If you’re turned by an amateur, you might end up legally dead.

In other words, they might let your corpse be found and buried. A death certificate is issued. You no longer exist. So, yeah, you’ve got some problems if you show up in the town square ‘bout nightfall the day after they’ve finished mourning your poor self.

But if you’re turned by a smarter-than-the-average-vamp type – and I was turned by one of the cleverest – your loved ones never find your corpse. You disappear. And maybe you even stage your disappearance carefully, so your family thinks you’ve just taken an extended – and unexpected – excursion to the Italian countryside.

This subterfuge allows you to continue to exist, on paper. And eventually become your own child, and then grandchild. And so you’ll always have a passport and a bank account. If you’re really bright and shiny, you’ll even find a way to build your net worth.

And so I’m William Pratt X, and the modest little nest egg that I inherited when I outlived – ha! – my entire line is now a big ol’ fat ostrich egg.

When I bought Minus Zero a few years back Joseph, my accountant, gave me a curious look. It wasn’t exactly a profitable business, though it usually scraped by on the right side of the red. But then ol’ Joe remembered that it was managing my dosh that paid the mortgage on his place in Belsize Park, and what do you know? He put through the transaction right quick.

It’s Wednesday morning, and I’ve just emerged from the Ladbroke Grove station and tromped the six minutes or so to my storefront. I do this with the help of a long, black leather duster that drags over my wrists, long leather gloves that extend to mid-arm, sunglasses that closely resemble Virtual Reality goggles, a watch cap pulled low on the brow and a large, sheltering black umbrella.

Factor in the generally overcast London weather, and yeah, if I’m willing to look a bit odd, I can get about during daylight without burning to a cinder.

As I unlock the door and step inside my haven, I feel at home. More than I did playing the rock star, though the hours were perfect.

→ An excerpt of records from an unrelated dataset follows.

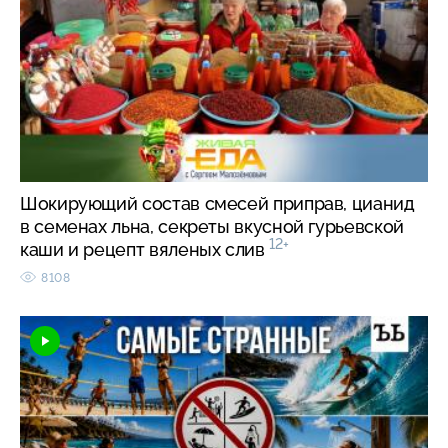
Шокирующий состав смесей приправ, цианид
в семенах льна, секреты вкусной гурьевской
12+
каши и рецепт вяленых слив
8108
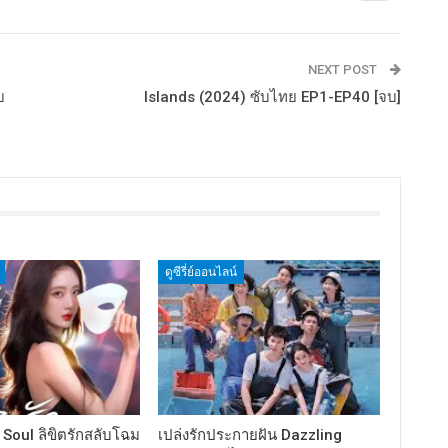
NEXT POST
บ
Islands (2024) ซับไทย EP1-EP40 [จบ]
ดูซีรี่ย์ออนไลน์
Soul ลิขิตรักสลับโฉม
เปล่งรักประกายฝัน Dazzling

More than I did hanging out in a tattoo parlor, even though living above the shop spared me the dangers of a commute.

London is a sprawling place, and Minus Zero records is the tiny speck on the map where I make sense.

I flip on the house lights and move towards the store’s backroom, stripping off my layers of sun protection and wondering.

Why would Little Miss Buffy Summers, she of the iPod generation, come exploring a secondhand record store?

It doesn’t make any sense, and yet I’m strangely confident that she’ll wander into this gin joint.

Fate just seems to work that way.

***

By the time my taxi pulls up, I’m convinced that Tara has talked Willow around.

It took about three weeks. I managed to find a divorce attorney who promised to make it painless. There’s a sublet in Notting Hill that I find through a friend of a friend. And my agent, while not thrilled at my transatlantic relocation, agrees that London isn’t exactly the end of the Earth.

Despite all these semi-important details – ending a marriage, putting a roof over my head in a foreign land - I mostly stewed about how tense things were between me and Wil.

But those last few days, she was good. We seemed good, drinking margaritas on the back porch while the girls played in the yard, just like when I first showed up on their doorstep.

I thought I was forgiven.

And then, about ten seconds after the captain announces that we can now use approved portable electronic devices, I flip open my laptop and find that my best friend has slipped a DVD into my MacBook.

Shadow of the Vampire.

I sigh. I’m trapped in my seat for ten hours, and so I hit play.


Author's Note: The chapter titles are taken from the lyrics to "My Way," by Frank Sinatra. And famously covered by the Sex Pistols.